Böylece Epona, çoğunlukla Roma ordusundaki askerlerin ve savaşçıların yardımıyla Roma'da yolunu bulabildi. Ordu, Roma vatandaşı olmayan birçok erkekten oluşuyordu. Daha ziyade, imparatorluk tarafından fethedilen grupların ve kabilelerin bir parçasıydılar. Vatandaşlık elde etmek, erkeklerin orduda birkaç yıl hizmet etmesi gerektiği anlamına geliyordu.
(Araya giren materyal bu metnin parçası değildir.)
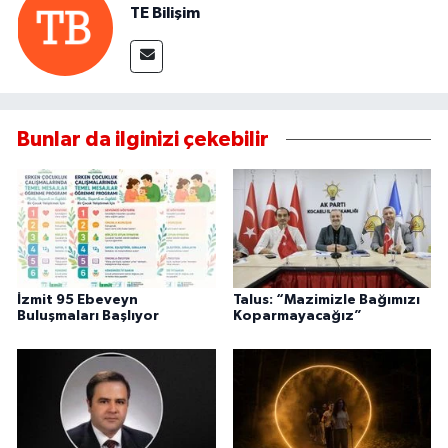
TE Bilişim
Bunlar da ilginizi çekebilir
İzmit 95 Ebeveyn
Talus: “Mazimizle Bağımızı
Buluşmaları Başlıyor
Koparmayacağız”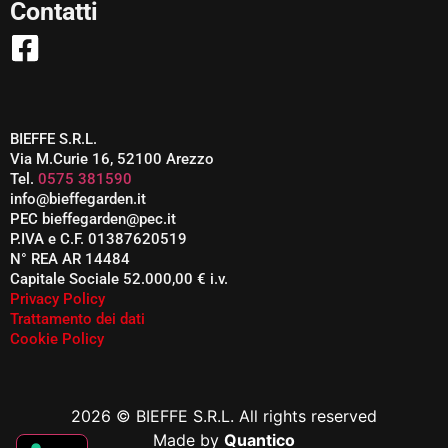
Contatti
BIEFFE S.R.L.
Via M.Curie 16, 52100 Arezzo
Tel.
0575 381590
info@bieffegarden.it
PEC bieffegarden@pec.it
P.IVA e C.F. 01387620519
N° REA AR 14484
Capitale Sociale 52.000,00 € i.v.
Privacy Policy
Trattamento dei dati
Cookie Policy
2026 © BIEFFE S.R.L. All rights reserved
Made by
Quantico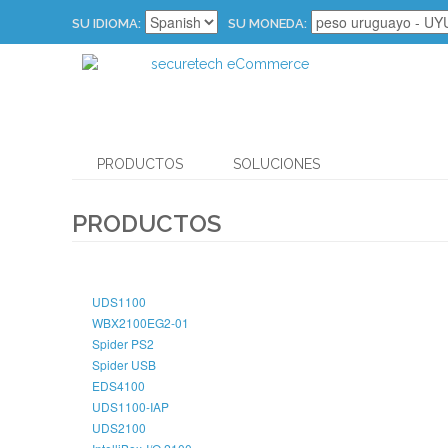
SU IDIOMA:
SU MONEDA:
PRODUCTOS
SOLUCIONES
PRODUCTOS
UDS1100
WBX2100EG2-01
Spider PS2
Spider USB
EDS4100
UDS1100-IAP
UDS2100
Bu nedenle, ordunun taptığı dinler ve tanrılar oldukça çeşitliydi. Galyalılar süvariler arasında öne çıkan gruplardan biri olmasa da, at tanrıçaları kalıcı bir etki yarattı. Epona Galyalılar için büyük bir değer olarak görülüyordu, bu da sonunda tüm Roma ordusunun onu benimseyeceği anlamına geliyordu.




James Miller
James Miller
James Miller, insanlık tarihinin uçsuz bucaksız dokusunu keşfetme tutkusuna sahip, beğenilen bir tarihçi ve yazardır. Prestijli bir üniversitenin Tarih bölümünden mezun olan James, kariyerinin büyük bölümünü geçmişin yıllıklarını araştırarak, dünyamızı şekillendiren hikayeleri hevesle ortaya çıkararak geçirdi.Doyumsuz merakı ve farklı kültürlere olan derin takdiri, onu dünyanın dört bir yanındaki sayısız arkeolojik alana, antik kalıntılara ve kütüphanelere götürdü. Titiz araştırmayı büyüleyici bir yazı stiliyle birleştiren James, okuyucuları zamanda taşıma konusunda benzersiz bir yeteneğe sahip.James'in blogu The History of the World, uygarlıkların büyük anlatılarından tarihte iz bırakmış bireylerin anlatılmamış hikayelerine kadar çok çeşitli konulardaki uzmanlığını sergiliyor. Blogu, tarih meraklıları için kendilerini savaşların, devrimlerin, bilimsel keşiflerin ve kültürel devrimlerin heyecan verici anlatımlarına kaptırabilecekleri sanal bir merkez görevi görüyor.James, blogunun yanı sıra, Medeniyetlerden İmparatorluklara: Kadim Güçlerin Yükselişi ve Düşüşünü Ortaya Çıkarma ve Bilinmeyen Kahramanlar: Tarihi Değiştiren Unutulmuş Figürler de dahil olmak üzere birçok beğenilen kitap yazmıştır. İlgi çekici ve erişilebilir bir yazı stiliyle, her geçmişten ve yaştan okuyucu için tarihi başarıyla hayata geçirdi.James'in tarihe olan tutkusu yazılı olanın ötesine geçiyorkelime. Araştırmalarını paylaştığı ve tarihçi arkadaşlarıyla düşündürücü tartışmalara girdiği akademik konferanslara düzenli olarak katılıyor. Uzmanlığıyla tanınan James, ayrıca çeşitli podcast'lerde ve radyo programlarında konuk konuşmacı olarak yer aldı ve konuya olan sevgisini daha da artırdı.James, tarihsel araştırmalarına dalmadığı zamanlarda sanat galerilerini keşfederken, pitoresk manzaralarda yürüyüş yaparken veya dünyanın farklı köşelerinden lezzetlerin tadını çıkarırken bulunabilir. Dünyamızın tarihini anlamanın günümüzü zenginleştirdiğine inanıyor ve büyüleyici blogu aracılığıyla başkalarında da aynı merakı ve takdiri ateşlemeye çalışıyor.